(EXTRACTED MATERIAL begins)

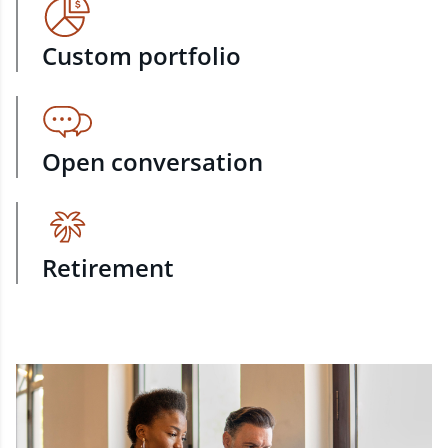
Custom portfolio
Open conversation
Retirement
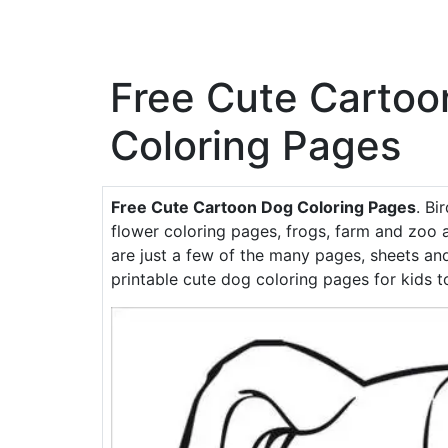
Free Cute Cartoo
Coloring Pages
Free Cute Cartoon Dog Coloring Pages
. Bi
flower coloring pages, frogs, farm and zoo a
are just a few of the many pages, sheets and
printable cute dog coloring pages for kids to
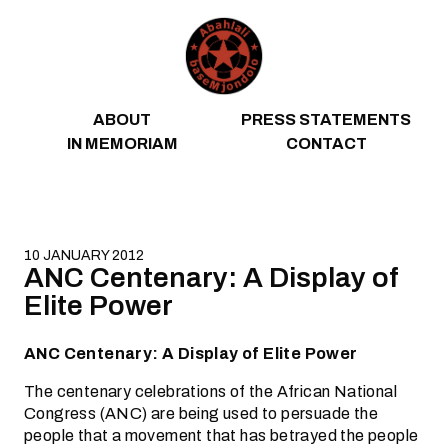
Skip to content
ABOUT
PRESS STATEMENTS
IN MEMORIAM
CONTACT
10 JANUARY 2012
ANC Centenary: A Display of
Elite Power
ANC Centenary: A Display of Elite Power
The centenary celebrations of the African National
Congress (ANC) are being used to persuade the
people that a movement that has betrayed the people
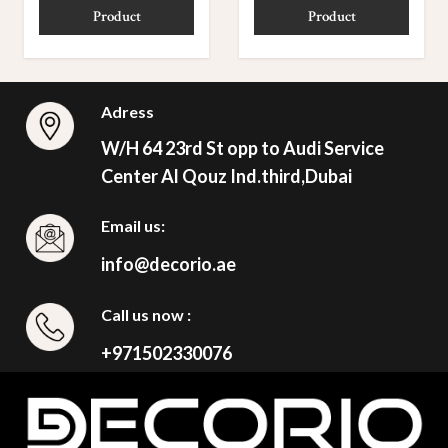
Product
Product
Adress
W/H 64 23rd St opp to Audi Service
Center Al Qouz Ind.third,Dubai
Email us:
info@decorio.ae
Call us now :
+971502330076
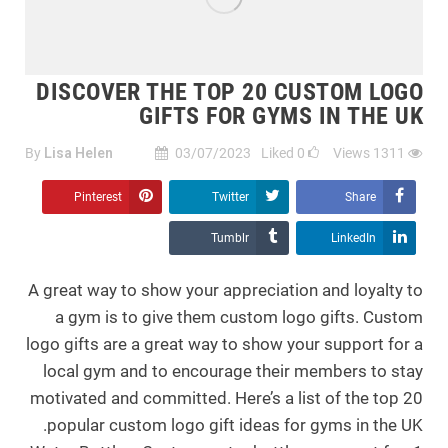
DISCOVER THE TOP 20 CUSTOM LOGO
GIFTS FOR GYMS IN THE UK
By
Lisa Helen
03/07/2023
Liked
0
Views
1311
Pinterest
Twitter
Share
Tumblr
LinkedIn
A great way to show your appreciation and loyalty to
a gym is to give them custom logo gifts. Custom
logo gifts are a great way to show your support for a
local gym and to encourage their members to stay
motivated and committed. Here’s a list of the top 20
popular custom logo gift ideas for gyms in the UK.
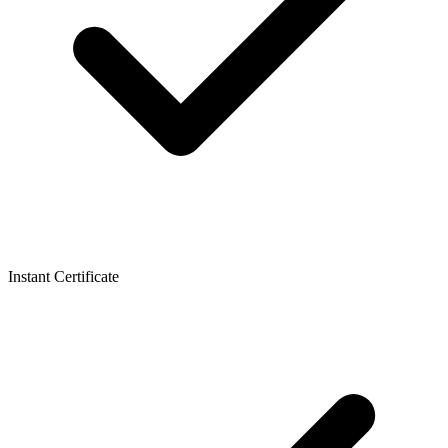
Instant Certificate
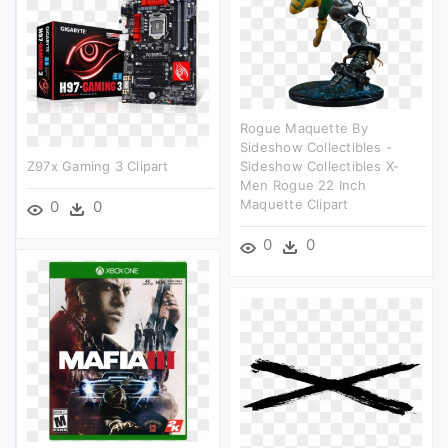
Rogue Maquette By
Sideshow Collectibles -
Z97x Gaming 3 Clipart
Sideshow Collectibles X-
Men Rogue 22 Inch
Maquette Clipart
0
0
0
0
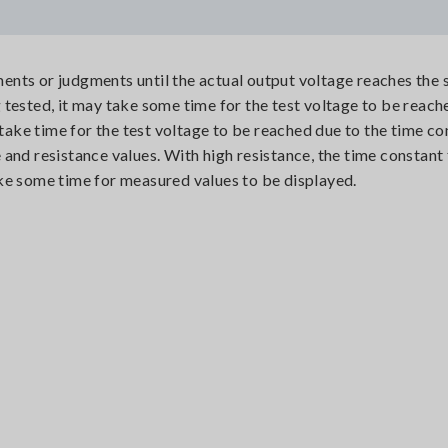
nts or judgments until the actual output voltage reaches the s
tested, it may take some time for the test voltage to be reach
 take time for the test voltage to be reached due to the time co
and resistance values. With high resistance, the time constant 
ke some time for measured values to be displayed.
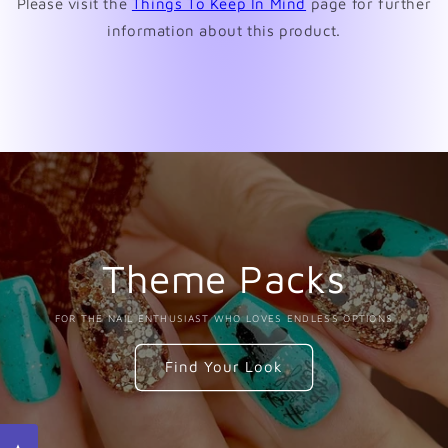
Please visit the
Things To Keep In Mind
page for further
information about this product.
Theme Packs
FOR THE NAIL ENTHUSIAST WHO LOVES ENDLESS OPTIONS
Find Your Look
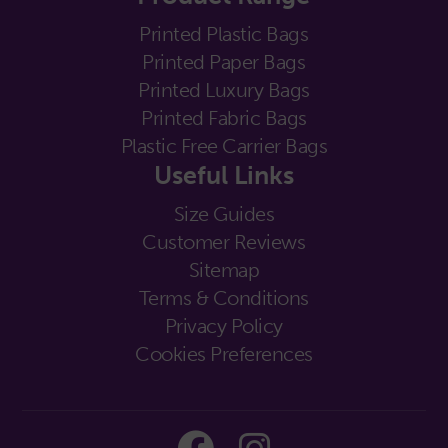
Printed Plastic Bags
Printed Paper Bags
Printed Luxury Bags
Printed Fabric Bags
Plastic Free Carrier Bags
Useful Links
Size Guides
Customer Reviews
Sitemap
Terms & Conditions
Privacy Policy
Cookies Preferences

(EXTRACTED MATERIAL ends)

> ACTIVITY: Render every line of text from the listing above as a Markdown table with the columns "Row" and "Text line", numbering the rows in order. Omit blank lines and the picture markers.

> RESPONSE AREA:
| Row | Text line |
|---|---|
| 1 | Custom portfolio |
| 2 | Open conversation |
| 3 | Retirement |
| 4 | Free Cute Cartoo |
| 5 | Coloring Pages |
| 6 | Free Cute Cartoon Dog Coloring Pages |
| 7 | . Bi |
| 8 | flower coloring pages, frogs, farm and zoo a |
| 9 | are just a few of the many pages, sheets and |
| 10 | printable cute dog coloring pages for kids to |
| 11 | Skip to content |
| 12 | ABOUT |
| 13 | PRESS STATEMENTS |
| 14 | IN MEMORIAM |
| 15 | CONTACT |
| 16 | 10 JANUARY 2012 |
| 17 | ANC Centenary: A Display of |
| 18 | Elite Power |
| 19 | ANC Centenary: A Display of Elite Power |
| 20 | The centenary celebrations of the African National |
| 21 | Congress (ANC) are being used to persuade the |
| 22 | people that a movement that has betrayed the people |
| 23 | Product |
| 24 | Product |
| 25 | Adress |
| 26 | W/H 64 23rd St opp to Audi Service |
| 27 | Center Al Qouz Ind.third,Dubai |
| 28 | Email us: |
| 29 | info@decorio.ae |
| 30 | Call us now : |
| 31 | +971502330076 |
| 32 | DISCOVER THE TOP 20 CUSTOM LOGO |
| 33 | GIFTS FOR GYMS IN THE UK |
| 34 | By |
| 35 | Lisa Helen |
| 36 | 03/07/2023 |
| 37 | Liked |
| 38 | 0 |
| 39 | Views |
| 40 | 1311 |
| 41 | Pinterest |
| 42 | Twitter |
| 43 | Share |
| 44 | Tumblr |
| 45 | LinkedIn |
| 46 | A great way to show your appreciation and loyalty to |
| 47 | a gym is to give them custom logo gifts. Custom |
| 48 | logo gifts are a great way to show your support for a |
| 49 | local gym and to encourage their members to stay |
| 50 | motivated and committed. Here’s a list of the top 20 |
| 51 | popular custom logo gift ideas for gyms in the UK. |
| 52 | Instant Certificate |
| 53 | Rogue Maquette By |
| 54 | Sideshow Collectibles - |
| 55 | Z97x Gaming 3 Clipart |
| 56 | Sideshow Collectibles X- |
| 57 | Men Rogue 22 Inch |
| 58 | Maquette Clipart |
| 59 | 0 |
| 60 | 0 |
| 61 | 0 |
| 62 | 0 |
| 63 | nts or judgments until the actual output voltage reaches the s |
| 64 | tested, it may take some time for the test voltage to be reach |
| 65 |  take time for the test voltage to be reached due to the time co |
| 66 | and resistance values. With high resistance, the time constant  |
| 67 | ke some time for measured values to be displayed. |
| 68 | Please visit the |
| 69 | Things To Keep In Mind |
| 70 | page for further |
| 71 | information about this product. |
| 72 | Theme Packs |
| 73 | FOR THE NAIL ENTHUSIAST WHO LOVES ENDLESS OPTIONS |
| 74 | Find Your Look |
| 75 | Printed Plastic Bags |
| 76 | Printed Paper Bags |
| 77 | Printed Luxury Bags |
| 78 | Printed Fabric Bags |
| 79 | Plastic Free Carrier Bags |
| 80 | Useful Links |
| 81 | Size Guides |
| 82 | Customer Reviews |
| 83 | Sitemap |
| 84 | Terms & Conditions |
| 85 | Privacy Policy |
| 86 | Cookies Preferences |